9 ay boyunca  Yeldeğirmeni’nde yer alan bir mekanda etkinliklerimizi gerçekleştirdik. Bu tür etkinlikleri düzenli bir biçimde bir mekanda gerçekleştirmenin  getirdiği bazı zorluklar da var. Bunları en aza indirerek 9 ay sürdürmeyi başardık. Daha sonra yaz sezonuna girince açık havaya taşıdık, adını da 'Open Air Jamming-Moda' koyduk.

  • Gecenin akışı nasıl oluyor?

Her cumartesi 20.00 civarı Moda 2 sahilde  toplanıyoruz. Yeni katılan arkadaşlarımızla tanıştıktan sonra güzel sohbetler eşliğinde doğaçlama müzik yapmaya başlıyoruz. Dinleyici olarak da katılım mümkün. Farklı müzik türleri, amatör ve profesyonel müzisyenler bir araya geliyorlar. Birlikte yeni şeyler deniyoruz. Bazen beceremeyip birlikte gülüyoruz, bazen ise ortaya çok güzel şeyler çıkıyor. Her durumda birbirimizden bir şeyler öğreniyor ve oldukça eğleniyoruz.
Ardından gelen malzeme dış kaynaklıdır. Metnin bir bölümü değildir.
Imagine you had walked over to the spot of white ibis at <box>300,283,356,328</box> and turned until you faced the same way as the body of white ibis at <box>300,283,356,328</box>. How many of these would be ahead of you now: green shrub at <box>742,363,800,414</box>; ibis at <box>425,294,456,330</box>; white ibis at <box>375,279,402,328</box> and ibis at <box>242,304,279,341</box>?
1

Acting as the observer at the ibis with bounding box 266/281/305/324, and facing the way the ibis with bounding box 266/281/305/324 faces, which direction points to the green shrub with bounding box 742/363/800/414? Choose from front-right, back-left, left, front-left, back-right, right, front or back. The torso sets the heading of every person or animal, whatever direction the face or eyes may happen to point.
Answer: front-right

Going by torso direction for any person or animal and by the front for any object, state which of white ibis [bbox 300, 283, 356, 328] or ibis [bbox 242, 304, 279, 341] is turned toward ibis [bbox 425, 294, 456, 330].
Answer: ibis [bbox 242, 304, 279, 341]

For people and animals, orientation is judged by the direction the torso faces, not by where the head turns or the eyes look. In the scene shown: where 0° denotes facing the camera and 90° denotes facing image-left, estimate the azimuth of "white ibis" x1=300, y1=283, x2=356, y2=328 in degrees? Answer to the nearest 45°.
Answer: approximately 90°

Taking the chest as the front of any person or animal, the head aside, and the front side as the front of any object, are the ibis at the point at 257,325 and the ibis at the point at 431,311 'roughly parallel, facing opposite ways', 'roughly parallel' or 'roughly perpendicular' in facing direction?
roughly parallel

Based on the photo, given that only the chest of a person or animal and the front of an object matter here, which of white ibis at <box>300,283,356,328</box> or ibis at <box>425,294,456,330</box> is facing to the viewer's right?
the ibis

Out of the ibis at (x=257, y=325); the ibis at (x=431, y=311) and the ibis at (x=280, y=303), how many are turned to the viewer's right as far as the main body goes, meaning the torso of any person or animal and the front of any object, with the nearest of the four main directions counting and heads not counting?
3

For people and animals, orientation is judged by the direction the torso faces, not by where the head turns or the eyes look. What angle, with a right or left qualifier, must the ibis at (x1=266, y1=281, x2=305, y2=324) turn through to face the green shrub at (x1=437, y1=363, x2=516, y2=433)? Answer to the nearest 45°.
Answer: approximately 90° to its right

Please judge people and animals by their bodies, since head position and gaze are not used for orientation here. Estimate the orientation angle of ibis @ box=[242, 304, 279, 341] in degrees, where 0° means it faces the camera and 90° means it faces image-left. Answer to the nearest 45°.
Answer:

Tam sayıyı bilmemekle birlikte şimdiye dek 100 civarı müzisyen konuğumuz olmuştur.

  • Kadıköy’de yaptığına göre etkinlikleri, sizler de Kadıköylüsünüz diye tahmin ediyorum?

Mahir: Kadıköylü olduğumu söyleyebilirim. 4 yıl boyunca Yeldeğirmeni’nde yaşadım. Bu süreçte yaşadığım lokasyonun sanatsal ve aktivist oluşumlarla günden güne zenginleştiğine yakından tanıklık ettim. Kadıköy’de yer alan çok sayıda mekanda çeşitli etkinlikler düzenledik. Bu sırada birçok sokak müzisyeni ve çeşitli aktivist oluşumlarla bir araya gelme fırsatı yakaladım. Bu bakımdan Kadıköy’ün oldukça zengin olduğunu düşünüyorum. Şu süreçte Şişli’de yaşıyorum.

Ece: Ben de Şişli’de yaşamakla birlikte Kadıköy’ün kendimi ait hissettiğim lokasyonlardan biri olduğunu söyleyebilirim. Kendimi özgür hissettiğim, sanat kokan bir yer. İki vejetaryen olarak aç kalmıyoruz. Gülmeyin ama bu bile bir etken Kadıköy’de iyi hissetmemizde!

  • Kadıköy geçmişten bugüne köklü bir müzik geleneğine sahip. Sizin gözlem ve yorumlarınız neler bu noktada?

Evet. Kadıköy’ün köklü bir müzik geleneğine sahip olduğuna katılıyoruz. 90’lı yıllardan itibaren Kadıköy Barlar Sokağı’nda açılan birçok mekan Kadıköylü birçok müzisyen ve müzik grubunun eserlerini sahnelemesine, sesini duyurmasına fırsat tanıdı.  Burada geçmişten günümüze var olan kültürel zenginlik farklı seslerin bir araya gelmesine zemin hazırladı. Bunun devam ettiğini görmek sevindirici.

  • Bu ortak müzik deneyiminin sizlere/müzisyenlere katkısı nasıl acaba? Neler hissediyorsunuz, neler paylaşıyorsunuz mesela…

Gerçekleştirdiğimiz etkinlik de bahsi geçen Kadıköy geleneğinden aldığı ilhamla amatör ve profesyonel müzisyenleri bir araya getirmeyi amaçlıyor. Birbirimizden çok şey öğreniyoruz. Aramızda rekabet ya da bir yarış yok. Bunun yerine iletişim, paylaşım ve dayanışma var. Aslında müzik diliyle sohbet ediyoruz, dertleşiyoruz. Ortak bir dil yaratabiliyoruz  diyebiliriz. Yalnız olduğumuz bu dünyada birileriyle aynı dili konuşabilmek güzel bir şey.